A questo proposito, ad oggi l’identità digitale è utilizzabile per accedere ai servizi Inps, Inail e poi, in alcuni casi, per fare pagamenti online (Equitalia, Comune di Roma, Regione Lombardia ed Emilia Romagna); per accedere ad alcuni servizi sanitari (prenotazioni, ritiro referti, cambio medico curante) in Piemonte, Trentino Alto Adige, Emilia-Romagna, Lombardia, Liguria, Friuli Venezia Giulia, Toscana, Puglia, Basilicata, Lazio.
“Ci sono già tanti servizi su Spid, ma mancano soprattutto quelli più usati dai cittadini: dei Comuni, delle Asl; e di aziende private, come le banche”, dicono dal Team Digitale, responsabile dell’Agenda Digitale presso la presidenza del Consiglio (al fianco dell’Agenzia per l’Italia Digitale). “Stiamo lavorando per l’arrivo dei servizi di e-banking”. La prima azienda privata con servizi Spid però sarà, a breve, Lottomatica, per i tabaccai. Per il decollo dei servizi della PA, ci sono lavori in corso per convertire, a Spid, le identità pubbliche pregresse (la carta nazionale dei servizi nelle Regioni). Queste in futuro saranno abolite (Bolzano ha appena fatto, per primo, questo passo). Alcune amministrazioni (come Regione Toscana) si sono inoltre prese il compito di aiutare a passare a Spid tutte le PA a loro subordinate. Ha pesato appunto il fatto che all’inizio le amministrazioni sono state poco assistite in questo passaggio; “fino a sei mesi fa, non avevano strumenti tecnici per un’adozione facile di Spid”, dicono dal Team Digitale. Continuano a non esserci fondi dedicati alle PA per fare Spid (le legge prescrive che sia a costo zero). “Ma le PA dovranno adeguarsi anche per rispettare nuove regole europee in fatto di privacy, come il Gdpr, e di identità digitale, Eidas. Altrimenti rischiano sanzioni”, dicono dal Team. Ci si può consolare anche pensando che le altre esperienze europee analoghe alla nostra (Francia e Regno Unito) non stanno andando meglio.

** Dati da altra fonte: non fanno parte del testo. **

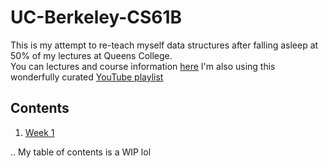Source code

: # UC-Berkeley-CS61B

This is my attempt to re-teach myself data structures after falling asleep at 50% of my lectures at Queens College.  
You can lectures and course information [here](http://datastructur.es/sp16/)
I'm also using this wonderfully curated [YouTube playlist](https://www.youtube.com/playlist?list=PLPcncwcN2UkazPbL42D-RiJL7Q_Kc9zWx)  

## Contents
1. [Week 1](./week1)

.. My table of contents is a WIP lol

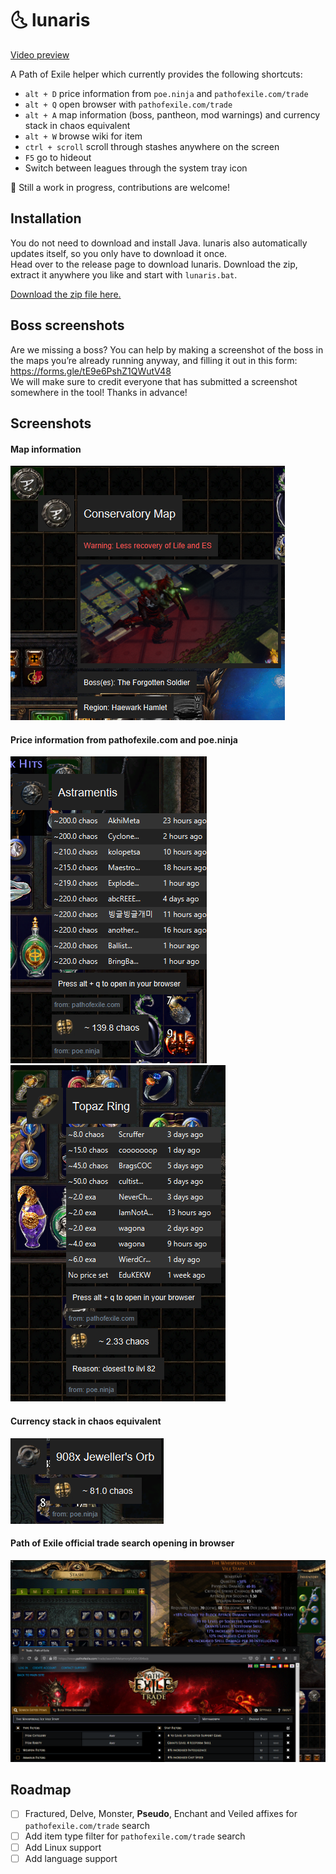# :last_quarter_moon_with_face: lunaris

[Video preview](https://streamable.com/aobjz)

A Path of Exile helper which currently provides the following shortcuts:
- `alt + D` price information from `poe.ninja` and `pathofexile.com/trade`
- `alt + Q` open browser with `pathofexile.com/trade`
- `alt + A` map information (boss, pantheon, mod warnings) and currency stack in chaos equivalent
- `alt + W` browse wiki for item
- `ctrl + scroll` scroll through stashes anywhere on the screen
- `F5` go to hideout
- Switch between leagues through the system tray icon

:construction: Still a work in progress, contributions are welcome!

## Installation
You do not need to download and install Java. lunaris also automatically updates itself, so you only have to download it once.  
Head over to the release page to download lunaris. Download the zip, extract it anywhere you like and start with `lunaris.bat`.

[Download the zip file here.](https://github.com/mtricht/lunaris/releases)

## Boss screenshots
Are we missing a boss? You can help by making a screenshot of the boss in the maps you’re already running anyway, and filling it out in this form: https://forms.gle/tE9e6PshZ1QWutV48  
We will make sure to credit everyone that has submitted a screenshot somewhere in the tool! Thanks in advance!

## Screenshots

#### Map information
![Map information screenshot](/screenshots/map_info.png)

#### Price information from pathofexile.com and poe.ninja
![Astramentis price information screenshot](/screenshots/astramentis.png)
![Rare ring price information screenshot](/screenshots/topaz_rare_ring.png)

#### Currency stack in chaos equivalent
![Jeweller's Orb in chaos equivalent screenshot](/screenshots/currency_stack.png)

#### Path of Exile official trade search opening in browser
![Path of Exile trade in browser screenshot](/screenshots/path_of_exile_browser.png)

## Roadmap
- [ ] Fractured, Delve, Monster, **Pseudo**, Enchant and Veiled affixes for `pathofexile.com/trade` search
- [ ] Add item type filter for `pathofexile.com/trade` search
- [ ] Add Linux support
- [ ] Add language support
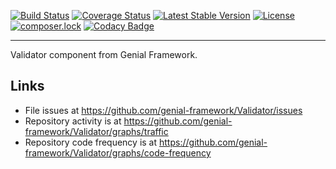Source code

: [![Build Status](https://travis-ci.org/genial-framework/Validator.svg?branch=master)](https://travis-ci.org/genial-framework/Validator) [![Coverage Status](https://coveralls.io/repos/github/Genial-Framework/Validator/badge.svg?branch=master)](https://coveralls.io/github/Genial-Framework/Validator?branch=master) [![Latest Stable Version](https://poser.pugx.org/genial-framework/validator/v/stable)](https://packagist.org/packages/genial-framework/validator) [![License](https://poser.pugx.org/genial-framework/validator/license)](https://packagist.org/packages/genial-framework/validator) [![composer.lock](https://poser.pugx.org/genial-framework/validator/composerlock)](https://packagist.org/packages/genial-framework/validator) [![Codacy Badge](https://api.codacy.com/project/badge/Grade/d6b0d8e06b464b068f1c954c618738ee)](https://www.codacy.com/app/nenglish443/Validator?utm_source=github.com&amp;utm_medium=referral&amp;utm_content=genial-framework/Validator&amp;utm_campaign=Badge_Grade)

-------
Validator component from Genial Framework.

## Links
- File issues at https://github.com/genial-framework/Validator/issues
- Repository activity is at https://github.com/genial-framework/Validator/graphs/traffic
- Repository code frequency is at https://github.com/genial-framework/Validator/graphs/code-frequency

“Stiamo lavorando e ottenendo risultati perché Spid attecchisca davvero in Italia, attraverso passi graduali e la collaborazione di tanti soggetti. Solo così potremo portare un cambio culturale profondo nelle amministrazioni, nei cittadini”, dicono dall’Agenzia per l’Italia Digitale. “Ed è questa la condizione perché Spid faccia la differenza, per l’innovazione dell’Italia; mentre non ci sarebbe stato un vero valore dal semplice moltiplicarsi degli utenti e delle PA attive”. Insomma: obiettivo di legge fallito, ma l’identità digitale potrà dare il suo meglio nei prossimi mesi.